According to them, this is part of the 2015 promise to Public University staff by the government. As per a presidential pledge, a professor is supposed to have reached 15-million Shillings salary by 2019/2020. This was, however, to be achieved in a phased manner. As of today, one financial year to the agreed deadline, a professor in a public university earns between 8-9 million Shillings.
In a statement Delivered during the 15th graduation ceremony of Kyambogo University this week, President Yoweri Museveni reiterated government’s commitment to improving remuneration of professors and other categories of staff to match employees in other government agencies and parastatals. The president said that in order to have academicians who are well motivated and innovative, it was inevitable to remunerate them well.
But the chairperson of the Forum for Academic Staff of Public Universities in Uganda Dr Grace Lubaale told Uganda Radio Network in an interview on Sunday that while they welcome the president’s commitment, they are yearning for the reality in terms of money.
Dr Lubaale, however, says that they will ride on this commitment to lobby for the remaining 154 billion Shillings to be provided in the next financial year in order to bring a professor to the agreed pay.

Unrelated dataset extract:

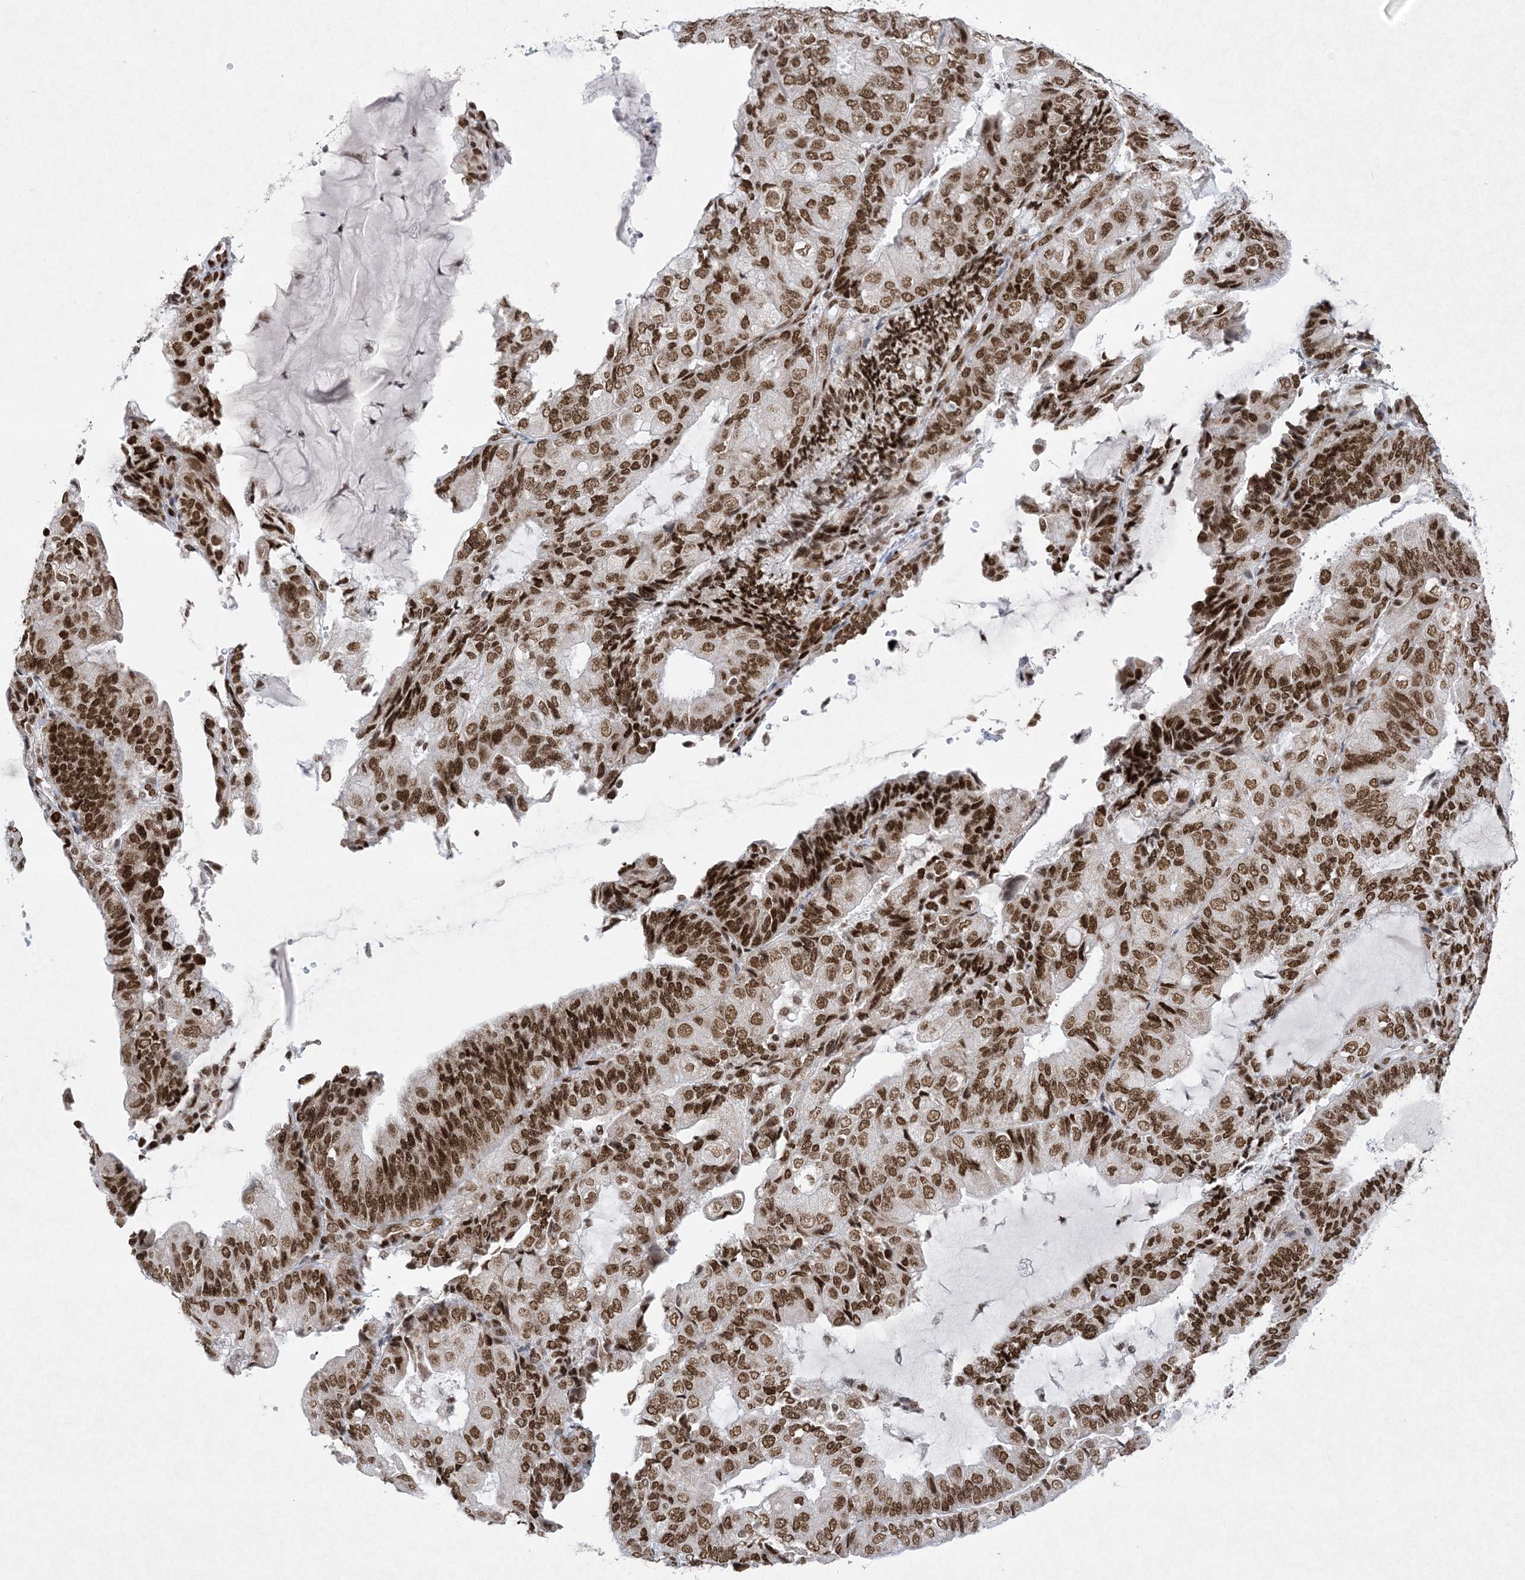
{"staining": {"intensity": "strong", "quantity": ">75%", "location": "nuclear"}, "tissue": "endometrial cancer", "cell_type": "Tumor cells", "image_type": "cancer", "snomed": [{"axis": "morphology", "description": "Adenocarcinoma, NOS"}, {"axis": "topography", "description": "Endometrium"}], "caption": "Immunohistochemical staining of endometrial cancer shows high levels of strong nuclear positivity in about >75% of tumor cells.", "gene": "PKNOX2", "patient": {"sex": "female", "age": 81}}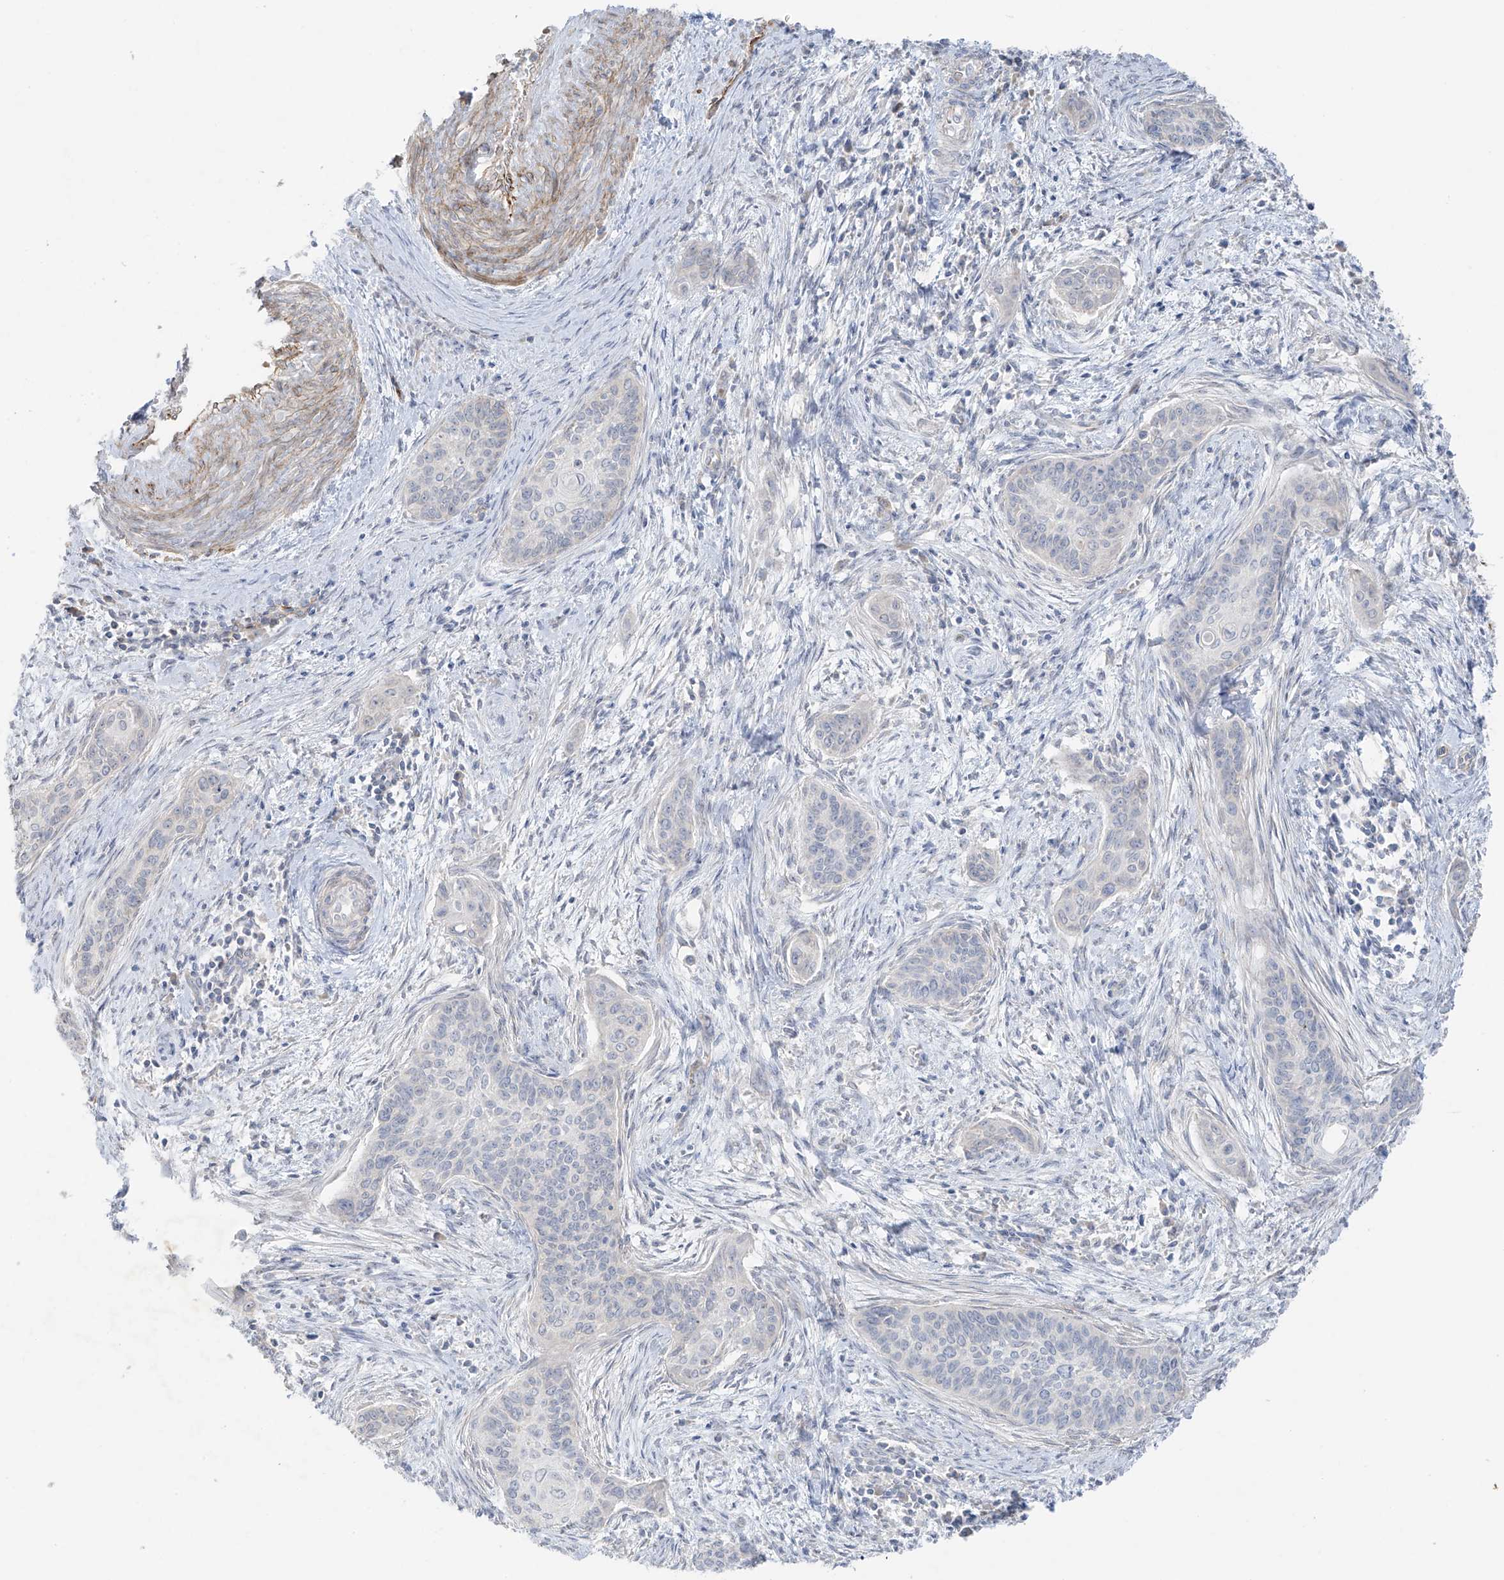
{"staining": {"intensity": "negative", "quantity": "none", "location": "none"}, "tissue": "cervical cancer", "cell_type": "Tumor cells", "image_type": "cancer", "snomed": [{"axis": "morphology", "description": "Squamous cell carcinoma, NOS"}, {"axis": "topography", "description": "Cervix"}], "caption": "The photomicrograph reveals no staining of tumor cells in cervical cancer (squamous cell carcinoma).", "gene": "C11orf87", "patient": {"sex": "female", "age": 33}}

The Chairperson of Makerere University Academic Staff Association Dr Deus Kamunyu Muhwezi told URN that it will be hard to convince association members if the promise is not fulfilled in January 2019. He, however, hastens to add that the planned January strike will not be necessary if there is such an affirmation to include the 29.5 billion Shillings on the pay structure.
Earlier this month, academic and non-academic staffs from the nine public universities in Uganda announced that they will be withdrawing their labour effective January 2019 once this money is not provided.
According to Dr Kamunyu, the staff association’s leaders are currently under pressure from their members to ensure that the government delivers its promise.